After gently (or not so gently) poking fun at the idea of “postcard” spots; cities one collects like souvenirs, I will be headed next week for London and Amsterdam with my friend Jay. The upcoming move to NYC has distracted me from most other concerns, but I’m just now beginning to get excited. I haven’t been out of the country since I turned 18, though I saw many places before then: Mexico, Nicaragua, Norway, Sweden, Finland, Amsterdam, Copenhagen, Leningrad (when it was Leningrad) and a few dozen of the States. My old passport (age fifteen, flock-of-seagulls hair style, 50 pounds lighter) has finally been replaced by my more current mug. I’ve been reading Monica Ali’s Brick Lane for a decidedly less romantic view of London, and have Dickens waiting (I’m embarrassed to say I’ve never read any of his novels). Maybe I should get Zadie Smith’s White Teeth to stay current. Also watching Helen Mirren in all of the Prime Suspect movies. Man they are good.
I am very conscious of the fact that I will be an American abroad. Not so much in the sense of terrorism; after all, San Francisco would be just as likely a target as London. But just conscious of how isolated our country has become from others, and the consequences of our foreign policy since Bush took office. Maybe it won’t even be an issue, but it’ll be on my mind.
I continue to hit the coffee shop several times a week to read and write, almost like it’s a part-time job, but one I actually enjoy. I suppose it’s my way of trying to ease into the life that I imagine awaits me once I start school, a way of bringing that life a little closer while I’m still here. Trying to be patient and enjoy the summer. Starved for information from Columbia; each day I check the mailbox hoping something new will arrive, something to make it seem real to me. I had to laugh at myself last week; I was having trouble connecting to their School of the Arts website. I could connect to Columbia’s main site, but the Arts site never loaded. Naturally I thought oh my God they closed the School of the Arts, and I won’t get to move to NYC. They’ve run out of money and I’m shit out of luck. This comes from needing to see something before I will believe it, I guess. I’m as neurotic as ever.

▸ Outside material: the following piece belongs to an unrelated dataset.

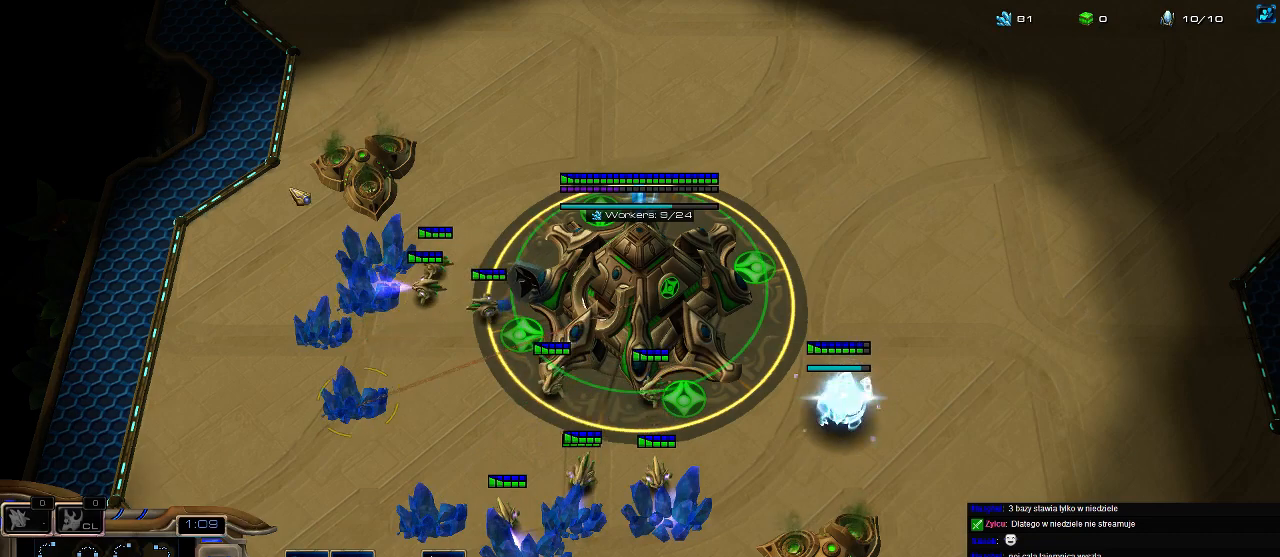
{"keys": [], "events": [[66, "5", "down"], [133, "5", "up"], [233, "5", "down"], [333, "5", "up"], [400, "5", "down"], [500, "5", "up"]]}
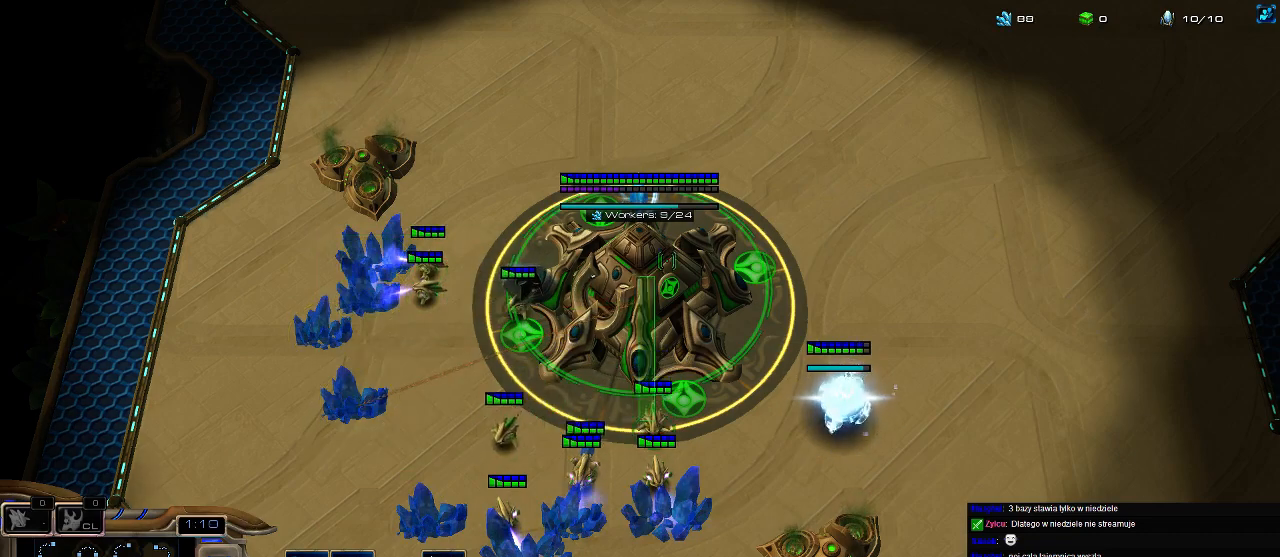
{"keys": [], "events": [[66, "5", "down"], [166, "5", "up"], [233, "5", "down"], [300, "5", "up"], [300, "e", "down"], [400, "5", "down"], [433, "e", "up"], [466, "5", "up"]]}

I’ve begun to send some writing out to various literary magazines; mainly contests with nice cash prizes. Have received a couple of flat-out rejections, par for the course. Then today I got an actual letter from an editor at one journal that starts out: “I wanted to let you know that your essay wasn’t ‘just’ a finalist in our contest, but was read and reread and worried over and seriously considered and debated right down to the wire – and that I came close to saying ‘Yes, let’s publish it,’ but in the end I had some fairly serious reservations about it…” Turns out I was one of three finalists for this $1000 prize. So close yet. But I’m honored to get such feedback, it’s so rare to actually get a personal letter from an editor, who encouraged me to send a revision or other work. I’m also becoming more and more aware of the subjective nature of writing; the same essay didn’t even make the first cut at another journal. And a device that I used in the essay was judged obvious and successful by Phillip Lopate when I worked with him last summer, but this particular editor thought it failed. In the end I will always have to return to myself and my convictions and somehow stay true to them while remaining teachable. There’s still so much to learn.